/** headlines: 114.0 **/
** Topic: Meeting Focuses on Immigrant Rights **
** Written 9:48 PM Dec 15, 1996 by newsdesk in cdp:headlines **
/* Written 12:09 AM Dec 12, 1996 by ww@wwpublish.com in justice.usa */
/* ---------- "Meeting Focuses on Immigrant Rights" ---------- */
From: NY Transfer News Collective <nyt@blythe.org>
Via Workers World News Service
Reprinted from the Dec. 19, 1996 issue of Workers World newspaper
Los Angeles "When the law takes effect April 1, 1997, 90 percent of legal immigration will be cut from Mexico. The law doesn't say it's targeted against Mexico, but in reality it will impact on Mexico and no other country."
This is how immigrant-rights lawyer Peter Schey outlined the critical situation facing millions of Mexican and other immigrants since President Bill Clinton signed the anti-immigrant law in September.
Schey gave the keynote speech at the Western Regional Conference of La Coordinadora '96 and the organization Pro- Uno, which took place the weekend of Dec. 7-8 here in Los Angeles. The groups met to form a program and action plan in the aftermath of the historic Oct. 12 Latino and Immigrants' Rights march on Washington.
Schey explained that the law was written to close off Mexican legal immigration.
"Historically," he said, "Mexicans often wait in the U.S. for their visas to be approved. Now, if you wait here for one year, you will be deported and ineligible to immigrate for 10 years.
"No other immigrants from other countries are in a position to wait in the U.S. pending approval.
"For the first time in 60 years there is a law seeking to close legal immigration from Mexico. What we will see is an exploding population of exploitable labor, ineligible for health care or education--a population that will be driven deeper and deeper underground. And the politicians know that very well."
The conference featured workshops focusing on La Coordinadora's seven demands: human and constitutional rights for all; equal opportunity and affirmative action; free public education for all; expansion of health services; citizen police-review boards; labor law reform and a $7 minimum wage; citizenship now and amnesty.
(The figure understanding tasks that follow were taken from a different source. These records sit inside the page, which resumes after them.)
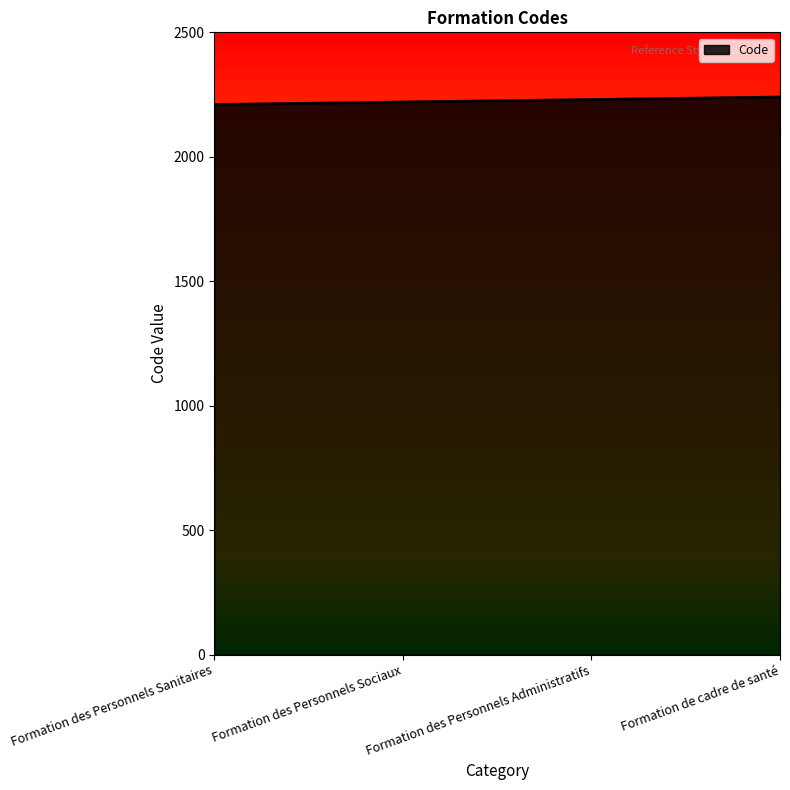

Is it true that the value at Formation des Personnels Sanitaires is 2210?

True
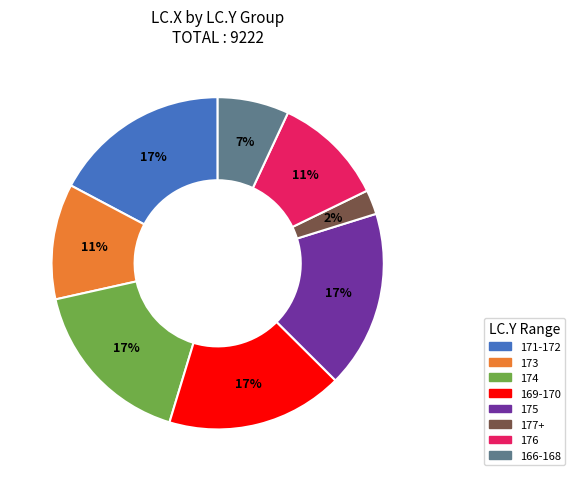

To the nearest percent, what is the difference between the largest and smallest slice percentages?

15%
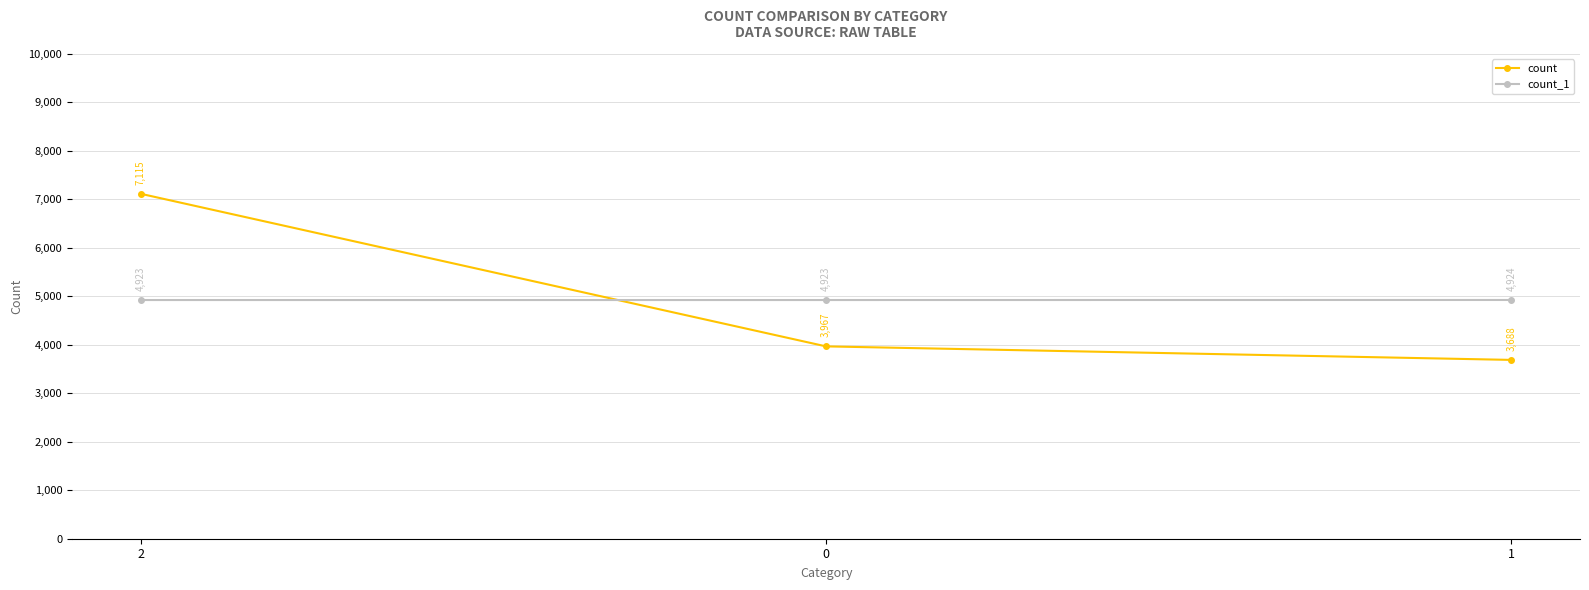

What position from the left is 1?

3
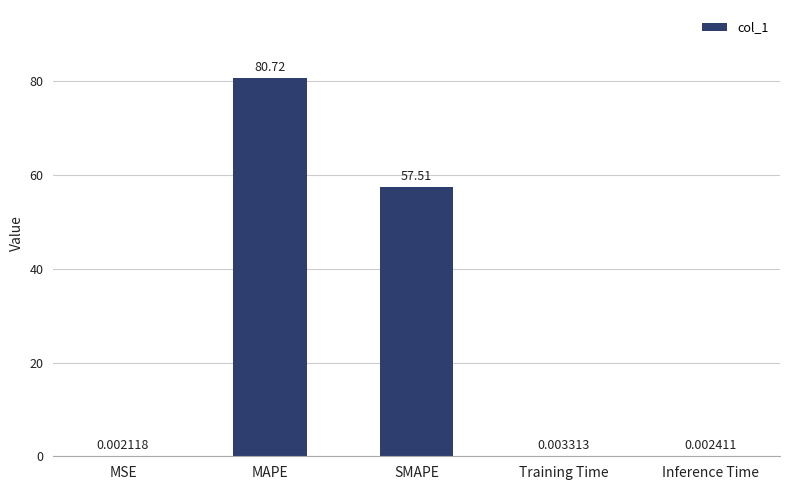

The value at MAPE is 80.7. True or false?

True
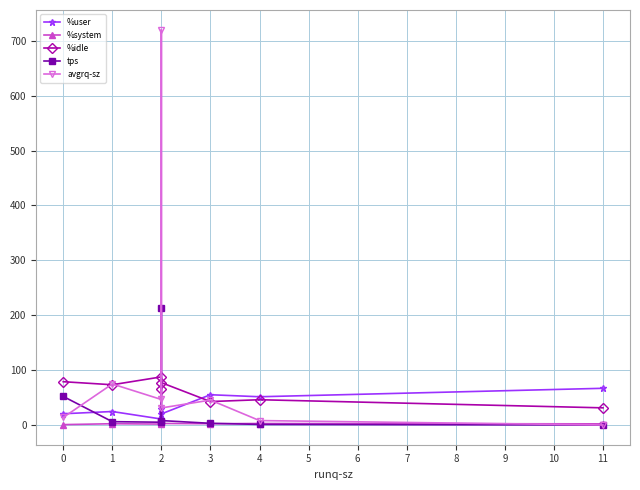

What is the average value of the tps series?

36.0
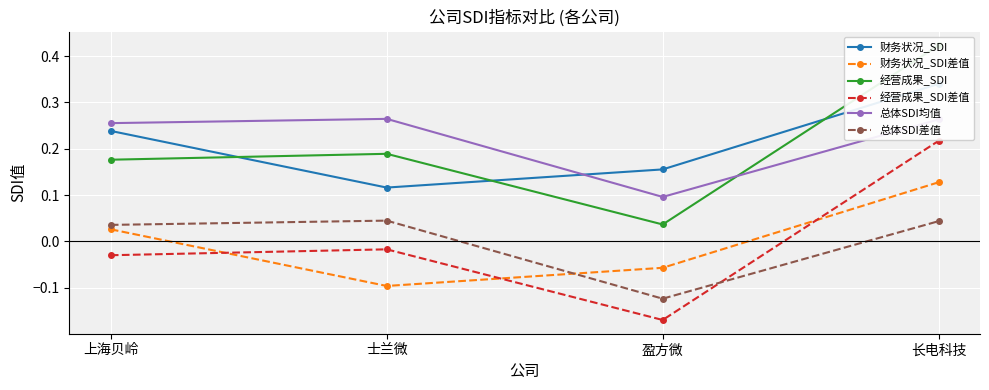

The 财务状况_SDI series shows 0.3 at 长电科技. True or false?

True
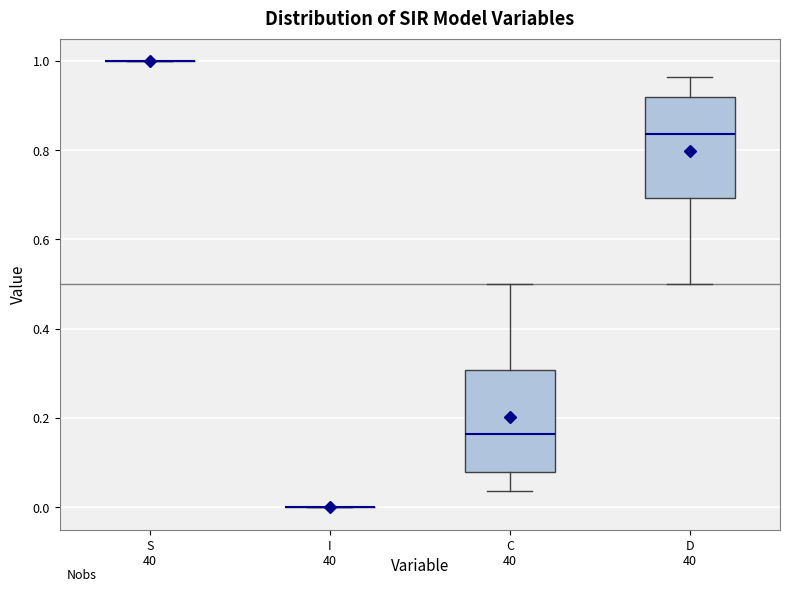

Reading left to right, transcribe this box plot: for each box, give where its median line is, the range the box spans, and where its two whiskers end, as read against the y-axis. The values are not printed on the chart, so give them approximately, as read against the axis.

S: box collapsed to a line at 1.00, whiskers 1.00 to 1.00
I: box collapsed to a line at 0.00, whiskers 0.00 to 0.00
C: median 0.16, box 0.08 to 0.30, whiskers 0.04 to 0.50
D: median 0.84, box 0.70 to 0.92, whiskers 0.50 to 0.96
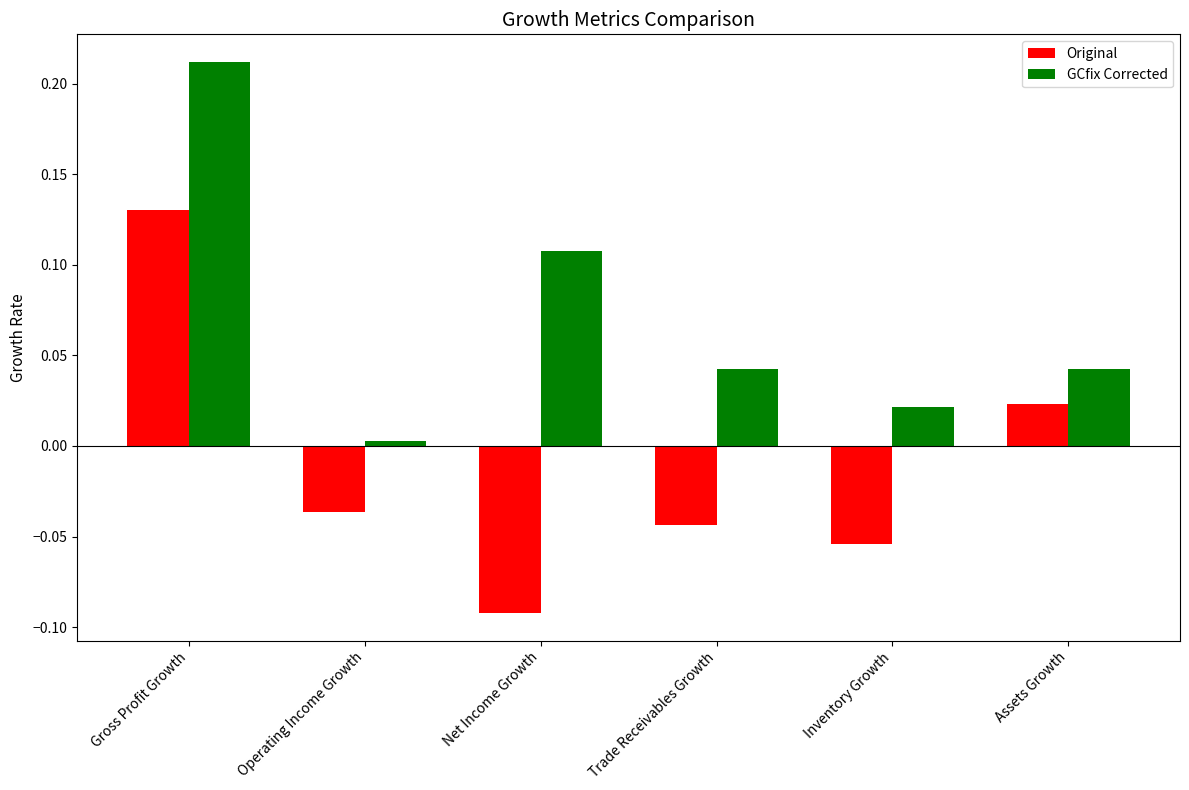

List the series in order of their overall mean, lowest first.

Original, GCfix Corrected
Participants, who were mainly Latino, agreed that there is lack of awareness about the new law's impact on Latino immigrants. The goal was to begin that process of community education--and most of all, to mobilize the people in their own defense.
In the citizenship and amnesty workshop, Salvadoran leader Angela Sambrano talked about the "ABC" immigrants, the most urgent class of immigrants. They are over 300,000 Latinos who qualified for legal residency under the 1986 immigration law's federal amnesty program.
The Immigration and Naturalization Service illegally turned down their applications in 1987. Their cases have since been pending in three federal class-action lawsuits.
When Clinton signed the new law, Congress immediately instructed the courts to drop the lawsuits as invalid.
Within weeks, Sambrano explained, the ABC--or "late amnesty"--immigrants are likely to be declared undocumented. They face immediate deportation.
Not only the 300,000, but their families--close to a million people--stand to lose.
"We must do everything possible to defend the late-amnesty immigrants," she said.
Carlota Botey, a member of Mexico's National Assembly and a progressive activist, talked about the economic realities that force Mexicans to leave their home. She said the money Mexicans send home to their families is now Mexico's second- biggest source of hard currency after oil.
"In Mexico, 58 million people live in poverty, out of 90 million. And it's worsening because of NAFTA.
"We can't enter the 21st century with the same miserable conditions that we came into the 20th with. It is necessary for us to join and resist."
Each workshop concluded with action proposals, presented by youth organizers in Pro-Uno.
In the "Justice without Brutality" workshop, Carlos de la Cruz of Citizens for Victims of Police Violence gave chilling testimony about his 21-year-old nephew, killed by Montebello police who shot him seven times.
Proposals included a memorial to the victims of police terror, community forums, elected civilian-review boards and people's tribunals.
Key to the action plan was a call for a mass mobilization in Washington in October 2000, and other events as developments in the immigration struggle unfold.
Coordinadora Director Pepe Medina said: "In the Oct. 12 march we saw banners of the whole world, the struggle of the poor, particularly of Latin America. It was independent of political institutions and think tanks, neither Democrat nor Republican. It was the people who are excluded from their platforms. ...
"We had our own platform with seven broad demands. We all agree that these are rights that every human being should have."